The usefulness of alternative data such as sentiment comes from its ability to instantly capture new price-moving information, providing an information edge to asset managers that use such data. Other alternative data sources can provide information that was recently unavailable. But how to assign the monetary value to an alternative dataset?
This question is interesting for data users as well as data providers, such as our partner Refinitiv. Information about how valuable a particular dataset is for investors, allows data providers to optimize their pricing schemes and increase revenues. On the other hand, the value of alternative data for data consumers (such as asset managers) lies in its monetizing potential and in increasing their returns.

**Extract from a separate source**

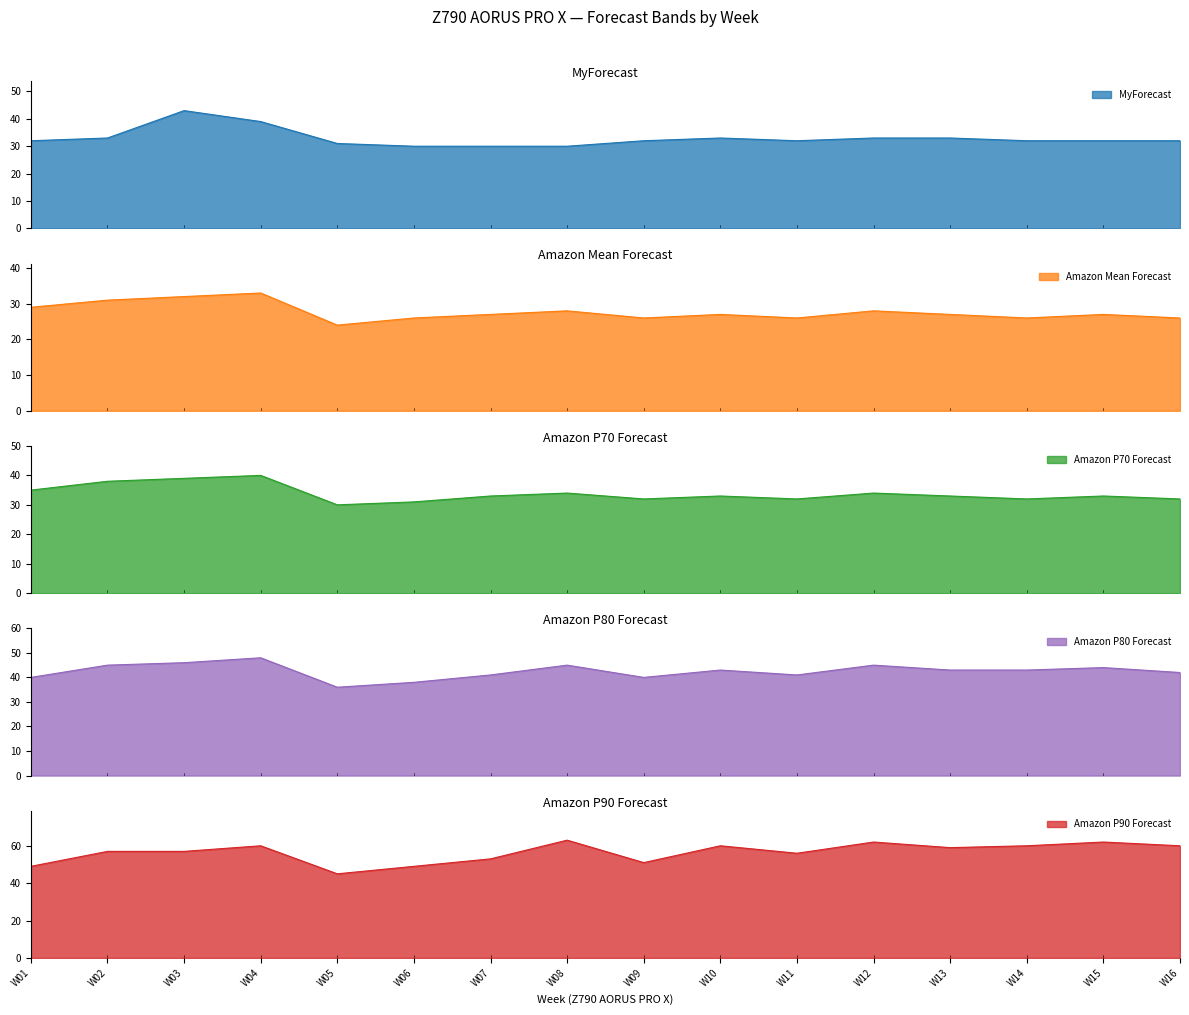

True or false: MyForecast and Amazon P80 Forecast cross at least once.

False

The value of alternative data depends on the investor’s profile and the fund’s size. For example, signals extracted from some alternative datasets require immediate action, such as social media sentiment. So the value of such a dataset could be greater for investors who rebalance their portfolios more frequently. The size of a fund also plays an important role: a seemingly expensive dataset might generate many multiples of its cost in additional profits for a fund large enough – but possibly not for a smaller fund.
Another issue is that the value of alternative data depends on how it is going to be used. In other words: what are the signals extracted from these data and what is the envisioned investment strategy? Finally, the value of alternative data is not an absolute number, but it is always relative to a certain benchmark – which can be passive, such an index, or active, such as an alternative strategy (for instance, the one currently employed by the fund), which does not use such data.